In this paper, analytical expressions for cycle-averaged aerodynamic forces generated by flapping wings are derived using a force model and flapping kinematics suitable for the forward flight of avian creatures. A strip theory-based formulation is proposed and the analytical expressions are found as functions of the amplitude of twist profile, mean twist angle, the flow separation point on the upper surfaces of the wings, and Strouhal number. Numerical results are obtained for a rectangular planform as well as for a representative avian wing planform. Utilizing these results, it is shown that there exists a narrow Strouhal number range where cycle-averaged net thrust, lift, and lift to drag ratio are optimal for a given flow pattern over the upper surfaces of the wings. This narrow Strouhal number range, found to be between 0.1 and 0.3, corresponds to the cruising range for a large number of avian creatures, as documented in current literature. An explanation, based on force constraints and local optimization in aerodynamic force generation, is provided for the unique range of Strouhal numbers utilized in avian cruising flight. The results and the approach outlined in the paper can be utilized to design efficient bio-inspired flapping vehicles.

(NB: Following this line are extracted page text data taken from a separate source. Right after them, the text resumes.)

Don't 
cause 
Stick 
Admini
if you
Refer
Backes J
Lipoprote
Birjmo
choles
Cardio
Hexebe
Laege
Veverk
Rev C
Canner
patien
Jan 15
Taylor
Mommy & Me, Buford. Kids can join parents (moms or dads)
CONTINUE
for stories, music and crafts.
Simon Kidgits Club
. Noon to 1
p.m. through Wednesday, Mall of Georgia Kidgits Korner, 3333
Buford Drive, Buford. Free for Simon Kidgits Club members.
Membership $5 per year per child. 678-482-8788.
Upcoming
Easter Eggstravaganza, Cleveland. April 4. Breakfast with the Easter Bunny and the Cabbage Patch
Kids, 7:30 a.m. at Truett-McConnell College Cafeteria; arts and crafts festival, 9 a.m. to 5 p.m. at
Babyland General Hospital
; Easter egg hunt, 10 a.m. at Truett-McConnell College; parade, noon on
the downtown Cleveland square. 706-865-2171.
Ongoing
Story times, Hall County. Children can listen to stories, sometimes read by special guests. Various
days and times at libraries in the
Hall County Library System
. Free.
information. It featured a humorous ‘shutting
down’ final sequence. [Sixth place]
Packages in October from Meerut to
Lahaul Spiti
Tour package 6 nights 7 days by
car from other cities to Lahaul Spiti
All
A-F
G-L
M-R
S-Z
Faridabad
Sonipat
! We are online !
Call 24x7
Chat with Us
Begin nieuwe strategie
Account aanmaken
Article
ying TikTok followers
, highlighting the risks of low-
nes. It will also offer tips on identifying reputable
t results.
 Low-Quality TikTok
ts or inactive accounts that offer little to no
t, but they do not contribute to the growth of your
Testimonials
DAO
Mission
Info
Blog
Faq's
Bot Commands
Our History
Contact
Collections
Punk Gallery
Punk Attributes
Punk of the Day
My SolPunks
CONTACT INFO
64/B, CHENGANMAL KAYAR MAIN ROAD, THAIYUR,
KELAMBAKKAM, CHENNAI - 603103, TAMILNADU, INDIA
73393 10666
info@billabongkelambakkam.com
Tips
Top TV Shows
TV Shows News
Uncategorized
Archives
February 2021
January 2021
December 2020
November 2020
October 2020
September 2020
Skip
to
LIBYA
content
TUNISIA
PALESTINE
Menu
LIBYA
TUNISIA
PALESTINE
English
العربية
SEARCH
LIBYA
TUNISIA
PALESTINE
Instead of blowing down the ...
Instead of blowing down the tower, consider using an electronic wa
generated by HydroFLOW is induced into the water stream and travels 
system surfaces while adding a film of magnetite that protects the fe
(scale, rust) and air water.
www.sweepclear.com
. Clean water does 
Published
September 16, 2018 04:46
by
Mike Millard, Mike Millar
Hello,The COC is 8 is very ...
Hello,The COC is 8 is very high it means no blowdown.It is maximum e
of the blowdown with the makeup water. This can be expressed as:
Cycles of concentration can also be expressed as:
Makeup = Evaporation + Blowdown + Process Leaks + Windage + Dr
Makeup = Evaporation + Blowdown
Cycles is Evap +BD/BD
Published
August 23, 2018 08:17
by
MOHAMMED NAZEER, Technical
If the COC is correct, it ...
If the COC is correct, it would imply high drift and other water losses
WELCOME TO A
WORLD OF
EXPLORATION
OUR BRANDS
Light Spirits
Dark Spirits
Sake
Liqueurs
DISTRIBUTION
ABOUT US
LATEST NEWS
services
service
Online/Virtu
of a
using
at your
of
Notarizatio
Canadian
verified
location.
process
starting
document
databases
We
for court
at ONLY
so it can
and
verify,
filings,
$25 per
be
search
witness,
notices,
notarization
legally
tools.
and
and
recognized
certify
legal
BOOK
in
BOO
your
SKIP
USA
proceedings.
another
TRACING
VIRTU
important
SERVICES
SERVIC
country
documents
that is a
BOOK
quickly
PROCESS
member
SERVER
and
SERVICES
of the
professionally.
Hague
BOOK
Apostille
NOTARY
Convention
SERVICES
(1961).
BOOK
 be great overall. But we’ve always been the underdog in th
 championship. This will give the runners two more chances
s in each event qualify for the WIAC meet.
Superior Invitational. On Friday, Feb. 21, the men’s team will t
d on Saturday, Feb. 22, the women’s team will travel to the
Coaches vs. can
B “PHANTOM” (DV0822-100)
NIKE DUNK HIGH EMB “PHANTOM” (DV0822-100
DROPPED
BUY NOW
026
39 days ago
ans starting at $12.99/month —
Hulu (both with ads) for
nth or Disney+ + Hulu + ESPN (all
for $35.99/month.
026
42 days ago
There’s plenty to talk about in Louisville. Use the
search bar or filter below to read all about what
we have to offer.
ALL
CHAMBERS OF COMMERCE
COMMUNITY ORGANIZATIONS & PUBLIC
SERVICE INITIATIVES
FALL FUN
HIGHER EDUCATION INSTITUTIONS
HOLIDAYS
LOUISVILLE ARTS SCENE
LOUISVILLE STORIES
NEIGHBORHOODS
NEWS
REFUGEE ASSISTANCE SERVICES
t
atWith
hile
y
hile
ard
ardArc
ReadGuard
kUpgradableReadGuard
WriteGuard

在本文中，使用力模型和适用于禽类动物向前飞行的拍打运动学，推导了拍打翅膀产生的周期平均空气动力的解析表达式。提出了一种基于条形理论的公式，并根据扭转轮廓的幅度，平均扭转角，机翼上表面的流分离点和斯托洛哈尔数来找到解析表达式。对于矩形平面形式以及代表性的禽翼平面形式，获得了数值结果。利用这些结果表明，存在一个狭窄的Strouhal数范围，对于给定的流型，机翼上表面，周期平均净推力，升力和升阻比最佳。狭窄的Strouhal数范围介于0.1和0.3之间，对应于当前文献中记载的大量鸟类生物的巡航范围。基于力约束和空气动力学力产生的局部优化的解释为鸟类巡航飞行中使用的斯特劳哈尔数的独特范围提供了解释。本文概述的结果和方法可用于设计高效的仿生扑扑车辆。